I would not presume to cross fenced land without asking. But unfenced land is considered open. Much of the land near streams is crown land -- and that is open for reasonable use either walking or camping. Many provincial parks are open year round and allow either car camping or tenting with minimal fees. I often camped at Two O'Clock Creek campground on the shores of Abraham Lake on my way from Edmonton to Lake Louise ski resort. In winter I was the sole occupant to the camp.
We have large parks, both national and provincial, that is open for camping or hiking. Heavily used areas have permits and quotas to prevent overcrowding. In addition all of the provincial forest lands are open for camping and hunting without permit. (Some common sense applies: Don't camp in active forestry sites.)
The Navigation Act allows camping within 12 meters of mean high water on all navigable streams for any party that is traveling along the stream.
Some years ago I did a 3 week canoe trip from Forrest Lake on the upper reaches of the Clearwater River in Saskatchewan, down the Clearwater, up the Mirror, then down the MacFarlane finishing at Fort Smith. During that time we saw 1 other party, a motor boat across about 3 miles of water on Lake Athabasca.
On other trips, not only were we the only people present, but despite diligent research we were unable to locate records of anyone having done the route since the Canadian Geological Survey traveled them 50 to 100 years before. In a few cases, I have made a plausible case that no one had gazed on a particular vista since the ice left 10,000 years ago.
Population densities in Canada are low: We have 35 million people on 10 million square km. Most of the people live within 150 km of the US border.
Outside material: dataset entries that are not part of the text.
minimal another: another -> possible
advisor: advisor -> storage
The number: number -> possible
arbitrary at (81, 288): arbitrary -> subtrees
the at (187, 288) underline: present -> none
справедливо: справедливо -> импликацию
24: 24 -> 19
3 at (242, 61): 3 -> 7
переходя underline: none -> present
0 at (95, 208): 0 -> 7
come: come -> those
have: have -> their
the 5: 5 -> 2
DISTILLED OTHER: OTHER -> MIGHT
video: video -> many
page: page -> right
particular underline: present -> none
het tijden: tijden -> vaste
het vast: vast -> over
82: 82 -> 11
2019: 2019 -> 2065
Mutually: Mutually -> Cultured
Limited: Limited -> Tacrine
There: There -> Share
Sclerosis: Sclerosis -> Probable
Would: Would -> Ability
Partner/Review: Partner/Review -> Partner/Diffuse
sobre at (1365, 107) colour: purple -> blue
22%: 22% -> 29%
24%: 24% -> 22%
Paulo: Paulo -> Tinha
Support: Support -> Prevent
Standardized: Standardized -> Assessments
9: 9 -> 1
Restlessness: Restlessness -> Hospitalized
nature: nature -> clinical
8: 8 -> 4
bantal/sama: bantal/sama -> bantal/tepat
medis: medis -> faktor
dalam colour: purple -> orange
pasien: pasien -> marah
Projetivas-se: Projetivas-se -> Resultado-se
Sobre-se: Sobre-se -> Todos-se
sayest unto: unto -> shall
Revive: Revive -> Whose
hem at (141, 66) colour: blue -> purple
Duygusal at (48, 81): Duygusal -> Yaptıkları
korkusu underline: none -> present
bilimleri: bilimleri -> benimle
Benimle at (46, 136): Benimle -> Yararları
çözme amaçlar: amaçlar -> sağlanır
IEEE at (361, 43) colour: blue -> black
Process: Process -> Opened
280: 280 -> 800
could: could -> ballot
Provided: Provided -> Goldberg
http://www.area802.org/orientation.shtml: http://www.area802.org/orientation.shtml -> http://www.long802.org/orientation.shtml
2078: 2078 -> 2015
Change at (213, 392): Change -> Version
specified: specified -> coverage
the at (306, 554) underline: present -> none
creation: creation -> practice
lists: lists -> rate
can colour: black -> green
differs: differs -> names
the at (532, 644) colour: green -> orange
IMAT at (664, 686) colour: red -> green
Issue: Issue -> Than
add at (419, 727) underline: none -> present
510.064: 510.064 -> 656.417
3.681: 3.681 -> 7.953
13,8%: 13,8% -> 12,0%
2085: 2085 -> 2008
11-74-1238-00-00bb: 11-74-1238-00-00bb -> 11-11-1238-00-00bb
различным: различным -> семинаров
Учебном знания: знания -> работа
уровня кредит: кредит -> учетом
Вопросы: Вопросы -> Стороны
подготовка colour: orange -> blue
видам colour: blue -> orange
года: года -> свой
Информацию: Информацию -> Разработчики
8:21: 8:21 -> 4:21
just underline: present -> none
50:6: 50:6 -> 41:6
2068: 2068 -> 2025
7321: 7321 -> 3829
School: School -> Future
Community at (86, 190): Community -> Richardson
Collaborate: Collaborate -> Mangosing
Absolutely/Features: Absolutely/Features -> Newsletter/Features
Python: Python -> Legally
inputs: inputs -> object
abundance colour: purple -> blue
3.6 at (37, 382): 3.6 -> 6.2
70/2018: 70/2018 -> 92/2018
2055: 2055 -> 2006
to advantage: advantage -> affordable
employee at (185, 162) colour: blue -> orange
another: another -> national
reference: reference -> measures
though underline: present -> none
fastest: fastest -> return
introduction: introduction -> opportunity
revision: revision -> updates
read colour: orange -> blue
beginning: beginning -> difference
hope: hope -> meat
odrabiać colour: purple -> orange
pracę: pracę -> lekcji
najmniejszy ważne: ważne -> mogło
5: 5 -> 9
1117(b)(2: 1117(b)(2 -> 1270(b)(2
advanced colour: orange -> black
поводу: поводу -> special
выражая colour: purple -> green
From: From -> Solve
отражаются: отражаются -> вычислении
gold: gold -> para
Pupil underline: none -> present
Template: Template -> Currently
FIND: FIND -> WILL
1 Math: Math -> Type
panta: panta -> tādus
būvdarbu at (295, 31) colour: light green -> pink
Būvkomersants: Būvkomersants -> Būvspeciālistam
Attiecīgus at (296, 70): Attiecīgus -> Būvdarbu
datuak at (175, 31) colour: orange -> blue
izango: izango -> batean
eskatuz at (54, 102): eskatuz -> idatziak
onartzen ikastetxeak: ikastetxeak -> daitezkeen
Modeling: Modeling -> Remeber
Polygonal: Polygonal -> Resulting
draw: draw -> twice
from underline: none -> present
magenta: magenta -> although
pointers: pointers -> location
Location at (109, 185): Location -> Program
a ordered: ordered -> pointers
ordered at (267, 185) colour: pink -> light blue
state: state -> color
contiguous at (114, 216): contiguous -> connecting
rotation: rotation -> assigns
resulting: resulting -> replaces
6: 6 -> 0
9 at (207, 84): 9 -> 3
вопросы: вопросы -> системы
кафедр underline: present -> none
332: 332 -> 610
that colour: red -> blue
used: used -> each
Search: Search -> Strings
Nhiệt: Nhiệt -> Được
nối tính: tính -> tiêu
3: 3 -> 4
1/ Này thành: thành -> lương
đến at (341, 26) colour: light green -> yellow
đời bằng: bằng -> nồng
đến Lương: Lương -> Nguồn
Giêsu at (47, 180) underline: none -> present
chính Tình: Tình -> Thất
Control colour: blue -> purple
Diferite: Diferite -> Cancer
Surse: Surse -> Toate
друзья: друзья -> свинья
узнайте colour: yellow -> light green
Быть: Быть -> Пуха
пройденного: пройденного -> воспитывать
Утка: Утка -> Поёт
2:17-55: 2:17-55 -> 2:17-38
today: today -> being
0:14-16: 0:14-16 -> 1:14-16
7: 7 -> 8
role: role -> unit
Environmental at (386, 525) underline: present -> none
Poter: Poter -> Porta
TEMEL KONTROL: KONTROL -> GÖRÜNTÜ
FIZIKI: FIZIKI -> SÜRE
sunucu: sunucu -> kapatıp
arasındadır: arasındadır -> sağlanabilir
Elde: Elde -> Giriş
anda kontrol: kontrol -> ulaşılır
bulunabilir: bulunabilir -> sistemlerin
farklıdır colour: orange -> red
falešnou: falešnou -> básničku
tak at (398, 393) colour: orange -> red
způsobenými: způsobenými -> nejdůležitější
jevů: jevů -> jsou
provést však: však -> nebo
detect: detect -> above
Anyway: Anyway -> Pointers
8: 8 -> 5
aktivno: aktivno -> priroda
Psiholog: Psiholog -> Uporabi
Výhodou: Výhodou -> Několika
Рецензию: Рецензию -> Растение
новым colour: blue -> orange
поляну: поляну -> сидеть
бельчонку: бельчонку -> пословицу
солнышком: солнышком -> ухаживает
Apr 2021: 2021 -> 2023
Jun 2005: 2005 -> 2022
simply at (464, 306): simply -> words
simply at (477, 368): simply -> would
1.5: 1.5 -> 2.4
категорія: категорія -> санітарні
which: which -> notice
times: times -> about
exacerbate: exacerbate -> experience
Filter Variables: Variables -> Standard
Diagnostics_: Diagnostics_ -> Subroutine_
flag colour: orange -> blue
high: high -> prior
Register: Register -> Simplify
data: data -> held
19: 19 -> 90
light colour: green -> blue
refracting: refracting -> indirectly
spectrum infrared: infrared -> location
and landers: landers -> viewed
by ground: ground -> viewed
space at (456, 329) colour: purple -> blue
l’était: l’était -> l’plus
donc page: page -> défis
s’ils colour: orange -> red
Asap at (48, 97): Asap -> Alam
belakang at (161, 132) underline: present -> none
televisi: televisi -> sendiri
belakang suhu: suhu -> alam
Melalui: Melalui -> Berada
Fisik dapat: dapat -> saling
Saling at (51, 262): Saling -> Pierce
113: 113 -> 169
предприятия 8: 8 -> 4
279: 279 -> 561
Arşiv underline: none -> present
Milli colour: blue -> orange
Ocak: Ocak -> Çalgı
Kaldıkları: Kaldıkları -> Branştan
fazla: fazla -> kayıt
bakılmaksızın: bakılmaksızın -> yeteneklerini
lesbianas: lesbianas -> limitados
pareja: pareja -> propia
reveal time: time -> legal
Compared to Europe, I think that a greater fraction of people live in cities rather than villages and smaller towns.
If you look at a map of Canada you will see a chain of large lakes running from the Great Lakes to the northwest to Great Bear Lake. North of this line is the Precambrian Shield -- a mass of ancient granite. This entire area, some 2/3 of the country, is unsuited for agriculture or forestry, and makes for difficult road building. (Rocks and swamp) Mining is significant, as is tourism.
So yes, we have very large quantities of not very much, and (so far) don't need these rules.